Reconciliation more than land acknowledgments, Aboriginal groups say
Posted January 14, 2017 9:40 am.
Last Updated January 14, 2017 10:20 am.
This article is more than 5 years old.
An increasing number of institutions across the country have started making verbal land acknowledgments to the Aboriginal groups who traditionally occupied the territory.
Professors at Dalhousie University recognize that the Halifax institution sits on the ancestral territory of the Mi’kmaq, for instance. And the Winnipeg Jets announce that they play hockey on land formerly used by the Anishinaabe, Cree, Oji-Cree, Dakota, and Dene peoples, and the Metis Nation.
These brief reminders of Canada’s colonial history, tucked into the routines of everyday life, are meant as small acts of reconciliation.
But Aboriginal leaders stress that the more powerful the institution that makes the statement, the more important it is for it to be accompanied by concrete actions or it appears more as an empty gesture than a sign of respect.
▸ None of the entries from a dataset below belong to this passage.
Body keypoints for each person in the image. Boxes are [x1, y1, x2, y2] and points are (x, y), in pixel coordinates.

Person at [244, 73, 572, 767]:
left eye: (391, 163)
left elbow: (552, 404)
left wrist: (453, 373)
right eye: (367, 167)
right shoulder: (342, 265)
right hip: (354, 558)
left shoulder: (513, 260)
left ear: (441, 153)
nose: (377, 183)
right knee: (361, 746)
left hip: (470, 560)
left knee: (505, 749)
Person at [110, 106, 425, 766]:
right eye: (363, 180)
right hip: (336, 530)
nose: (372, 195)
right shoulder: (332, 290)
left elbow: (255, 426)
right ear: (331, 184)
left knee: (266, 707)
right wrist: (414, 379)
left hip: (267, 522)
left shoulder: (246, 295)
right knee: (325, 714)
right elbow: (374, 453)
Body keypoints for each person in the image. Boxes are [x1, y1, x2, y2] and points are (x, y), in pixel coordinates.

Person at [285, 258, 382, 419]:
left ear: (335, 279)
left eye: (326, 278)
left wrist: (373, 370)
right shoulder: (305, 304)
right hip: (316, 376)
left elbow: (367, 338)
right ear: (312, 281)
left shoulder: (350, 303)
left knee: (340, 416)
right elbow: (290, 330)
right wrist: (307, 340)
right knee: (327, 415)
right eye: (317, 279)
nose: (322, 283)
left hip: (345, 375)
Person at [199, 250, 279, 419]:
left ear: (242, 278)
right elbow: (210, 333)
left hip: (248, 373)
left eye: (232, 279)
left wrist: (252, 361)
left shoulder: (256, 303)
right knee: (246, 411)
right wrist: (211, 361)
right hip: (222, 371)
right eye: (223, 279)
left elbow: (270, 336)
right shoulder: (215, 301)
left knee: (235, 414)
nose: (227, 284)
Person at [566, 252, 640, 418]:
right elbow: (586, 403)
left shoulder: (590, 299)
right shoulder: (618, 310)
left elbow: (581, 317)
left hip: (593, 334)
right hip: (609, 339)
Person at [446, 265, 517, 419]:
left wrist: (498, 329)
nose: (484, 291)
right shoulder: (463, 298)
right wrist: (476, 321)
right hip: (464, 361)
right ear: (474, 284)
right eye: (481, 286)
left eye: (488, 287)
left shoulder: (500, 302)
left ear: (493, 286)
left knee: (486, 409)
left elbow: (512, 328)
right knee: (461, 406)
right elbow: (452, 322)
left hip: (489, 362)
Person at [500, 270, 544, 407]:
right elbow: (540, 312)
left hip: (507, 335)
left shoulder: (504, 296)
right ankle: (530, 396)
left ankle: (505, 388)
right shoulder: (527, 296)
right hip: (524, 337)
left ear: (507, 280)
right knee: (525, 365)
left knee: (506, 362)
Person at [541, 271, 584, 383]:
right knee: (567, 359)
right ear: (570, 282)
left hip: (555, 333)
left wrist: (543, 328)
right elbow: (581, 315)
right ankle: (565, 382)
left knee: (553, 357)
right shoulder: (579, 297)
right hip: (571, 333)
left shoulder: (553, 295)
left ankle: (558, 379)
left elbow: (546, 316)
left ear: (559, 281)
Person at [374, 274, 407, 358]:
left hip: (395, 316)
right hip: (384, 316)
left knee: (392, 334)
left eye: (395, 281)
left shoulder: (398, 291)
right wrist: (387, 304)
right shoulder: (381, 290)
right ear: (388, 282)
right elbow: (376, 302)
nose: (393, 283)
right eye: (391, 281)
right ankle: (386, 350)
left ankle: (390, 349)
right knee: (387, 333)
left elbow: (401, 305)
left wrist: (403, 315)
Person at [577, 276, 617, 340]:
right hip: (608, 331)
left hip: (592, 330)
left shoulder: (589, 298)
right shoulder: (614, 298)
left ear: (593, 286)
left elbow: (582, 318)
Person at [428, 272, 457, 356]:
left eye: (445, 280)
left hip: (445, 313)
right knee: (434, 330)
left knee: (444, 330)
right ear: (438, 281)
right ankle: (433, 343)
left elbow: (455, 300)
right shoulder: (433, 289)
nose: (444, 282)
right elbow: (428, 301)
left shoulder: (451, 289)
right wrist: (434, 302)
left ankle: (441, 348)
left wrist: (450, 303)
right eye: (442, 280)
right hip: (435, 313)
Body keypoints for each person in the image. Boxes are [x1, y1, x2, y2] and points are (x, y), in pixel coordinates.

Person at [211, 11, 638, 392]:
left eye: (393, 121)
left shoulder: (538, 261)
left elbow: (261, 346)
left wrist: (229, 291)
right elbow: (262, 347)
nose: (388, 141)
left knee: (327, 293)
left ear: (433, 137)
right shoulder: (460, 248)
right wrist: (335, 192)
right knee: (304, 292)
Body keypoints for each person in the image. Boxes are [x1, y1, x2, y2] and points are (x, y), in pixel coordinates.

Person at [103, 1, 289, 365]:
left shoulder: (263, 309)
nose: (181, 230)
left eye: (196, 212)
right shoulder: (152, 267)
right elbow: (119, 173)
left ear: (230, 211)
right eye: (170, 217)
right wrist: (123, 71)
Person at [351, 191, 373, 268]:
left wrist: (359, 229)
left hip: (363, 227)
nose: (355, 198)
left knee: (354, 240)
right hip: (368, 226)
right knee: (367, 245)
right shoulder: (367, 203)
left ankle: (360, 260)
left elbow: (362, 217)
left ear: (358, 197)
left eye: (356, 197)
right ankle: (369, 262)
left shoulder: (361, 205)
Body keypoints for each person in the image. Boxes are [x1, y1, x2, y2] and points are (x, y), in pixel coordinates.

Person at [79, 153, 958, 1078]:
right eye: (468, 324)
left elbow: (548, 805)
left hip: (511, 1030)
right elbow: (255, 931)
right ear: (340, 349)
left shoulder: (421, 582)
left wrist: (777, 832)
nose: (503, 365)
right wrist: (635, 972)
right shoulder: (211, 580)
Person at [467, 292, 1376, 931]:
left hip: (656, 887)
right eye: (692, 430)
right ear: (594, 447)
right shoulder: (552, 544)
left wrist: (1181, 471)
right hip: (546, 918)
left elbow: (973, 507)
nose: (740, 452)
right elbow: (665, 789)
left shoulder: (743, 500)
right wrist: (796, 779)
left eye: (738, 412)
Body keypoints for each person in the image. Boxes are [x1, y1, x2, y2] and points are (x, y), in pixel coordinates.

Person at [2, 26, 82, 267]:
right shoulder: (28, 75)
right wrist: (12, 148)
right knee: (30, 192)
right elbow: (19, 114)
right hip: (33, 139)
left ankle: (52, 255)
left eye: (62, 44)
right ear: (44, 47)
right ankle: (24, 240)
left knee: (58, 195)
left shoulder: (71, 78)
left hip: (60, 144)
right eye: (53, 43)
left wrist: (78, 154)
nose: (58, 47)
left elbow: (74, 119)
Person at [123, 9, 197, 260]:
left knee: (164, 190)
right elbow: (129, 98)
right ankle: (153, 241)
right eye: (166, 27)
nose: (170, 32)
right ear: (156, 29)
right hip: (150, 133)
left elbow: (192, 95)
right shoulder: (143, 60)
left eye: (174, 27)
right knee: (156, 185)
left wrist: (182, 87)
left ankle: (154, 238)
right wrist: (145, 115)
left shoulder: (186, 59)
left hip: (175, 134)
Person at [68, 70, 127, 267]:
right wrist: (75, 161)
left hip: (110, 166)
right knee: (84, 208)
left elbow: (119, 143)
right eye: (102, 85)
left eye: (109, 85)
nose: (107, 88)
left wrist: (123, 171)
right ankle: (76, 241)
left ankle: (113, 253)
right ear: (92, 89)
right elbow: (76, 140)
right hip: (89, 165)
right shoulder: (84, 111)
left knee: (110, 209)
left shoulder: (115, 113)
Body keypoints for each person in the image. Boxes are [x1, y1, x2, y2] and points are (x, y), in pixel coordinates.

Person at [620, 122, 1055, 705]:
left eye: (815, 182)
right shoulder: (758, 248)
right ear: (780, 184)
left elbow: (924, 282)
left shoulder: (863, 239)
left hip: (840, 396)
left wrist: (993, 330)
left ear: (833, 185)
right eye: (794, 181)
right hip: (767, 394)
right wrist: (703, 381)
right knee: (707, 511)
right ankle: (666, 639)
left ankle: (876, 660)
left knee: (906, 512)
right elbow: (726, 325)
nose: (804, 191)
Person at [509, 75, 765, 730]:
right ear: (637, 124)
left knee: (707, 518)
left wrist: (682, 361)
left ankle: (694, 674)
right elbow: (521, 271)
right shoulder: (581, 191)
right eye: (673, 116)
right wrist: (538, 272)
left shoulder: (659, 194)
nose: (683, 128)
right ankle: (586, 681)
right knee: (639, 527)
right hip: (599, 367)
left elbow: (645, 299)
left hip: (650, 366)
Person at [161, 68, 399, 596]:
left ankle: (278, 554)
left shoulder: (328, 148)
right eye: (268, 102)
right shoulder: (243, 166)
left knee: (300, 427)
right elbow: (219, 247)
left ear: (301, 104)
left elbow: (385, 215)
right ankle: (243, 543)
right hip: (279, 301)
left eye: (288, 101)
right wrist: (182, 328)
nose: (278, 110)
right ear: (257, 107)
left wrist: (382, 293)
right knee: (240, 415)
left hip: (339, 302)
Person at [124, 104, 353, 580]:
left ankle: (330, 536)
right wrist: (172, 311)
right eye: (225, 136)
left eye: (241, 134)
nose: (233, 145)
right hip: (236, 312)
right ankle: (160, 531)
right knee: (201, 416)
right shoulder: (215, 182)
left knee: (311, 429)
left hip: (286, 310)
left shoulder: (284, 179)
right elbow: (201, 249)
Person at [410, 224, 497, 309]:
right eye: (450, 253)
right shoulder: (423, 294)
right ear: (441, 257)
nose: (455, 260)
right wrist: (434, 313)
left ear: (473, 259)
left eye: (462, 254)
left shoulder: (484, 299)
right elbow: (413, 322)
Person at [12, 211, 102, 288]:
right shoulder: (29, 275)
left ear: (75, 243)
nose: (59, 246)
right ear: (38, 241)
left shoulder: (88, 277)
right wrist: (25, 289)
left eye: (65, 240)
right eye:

Niigan Sinclair, assistant professor and head of University of Manitoba’s native studies department, does outreach work across the country. At his suggestion, the Winnipeg Jets became the first NHL team to acknowledge the colonial history of their arena, making a commitment in October to announce the traditional landholders of the area at each home game.
“Making a land acknowledgment should be the most important thing Canadians do before starting any event,” Sinclair says. “It is a fundamental analysis of who we are, where we’re standing, and how we should proceed.”
The practice has become customary for many arts spaces as well. Small theatres, including Toronto’s Buddies in Bad Times, have been starting shows with territorial acknowledgments for years. In October, Tarragon, a bigger and more established Toronto theatre with an older client base, began making land acknowledgments after a request from Brian Solomon, an actor of Anishnaabe descent who appeared in one of their shows. The response has been overwhelmingly positive, says Tarragon’s Natasha Parsons, who recites the acknowledgment before each show.
“It’s becoming a lot more commonplace now, and the neighbourhood we’re in, in particular, is quite rich in that history,” she says. “We just thought it was the right thing to start doing.”
As territorial acknowledgments begin to spread beyond event and arts spaces to bigger, more powerful institutions, critics worry that the practice will become a way to pay lip service to reconciliation without actually implementing change.
“It’s becoming a formality and a checklist process,” says Michael Etherington, cultural program manager at the Native Canadian Centre of Toronto.
He suggests fewer acknowledgments, but ones developed in consultation with Aboriginal groups and accompanied by more historical and cultural context. “It’s moving ahead faster than it should be. I think it has to be retracted a bit. Do we want to have a surface-level dialogue? Or do we want to get to the actual source of what we are advocating, as Indigenous peoples, towards truth and reconciliation?”
In September 2016, the Toronto District School Board began incorporating land acknowledgments into their morning announcements. Every day, along with the national anthem, students are reminded that “this school is situated on territories belonging to the Wendat, Anishinabek Nation, the Haudenosaunee Confederacy, the Mississaugas of the New Credit First Nations, and the Metis Nation.”
Duke Redbird, a community elder who suggested the change to the TDSB, says it’s an especially important message as Canada’s 150th anniversary celebrations approach. Canadians, particularly young people, should be reminded that “Canada began more than 150 years ago,” he says. “The continent has been occupied for 12 to 15,000 years.”
TDSB official Shari Schwartz-Maltz says the response from students has been unreservedly positive. “The territorial land acknowledgment has sparked an interest in the kids to investigate further what it all means. ‘Where was our school so many years ago? What does land acknowledgment mean?’ We’ve seen actual, tangible results from that.”
Rev. Cecile Fausak has been working as Reconciliation and Indigenous Justice Animator for the United Church of Canada since 2005. That means reaching out to the Church’s 2,500 congregations to begin “helping the church to grapple with its complicity.”
Every service at her church in Athabasca, Alta., begins with a land acknowledgment, and it’s printed in the church bulletin. Most congregants appreciate the effort, she says, although “for non-Indigenous people, it’s often unsettling. But that needs to happen. It creates a sort of shift in perspective — well, why are we doing this? What does that mean? And that’s a good path of questioning to embark upon.”
To Etherington, the fact that land acknowledgments happen at all is a sign that more work needs to be done.
“I think if we get to the point where we have Indigenous and non-Indigenous peoples having meaningful relations, the land acknowledgment would not be necessary, because that respect would have been established.”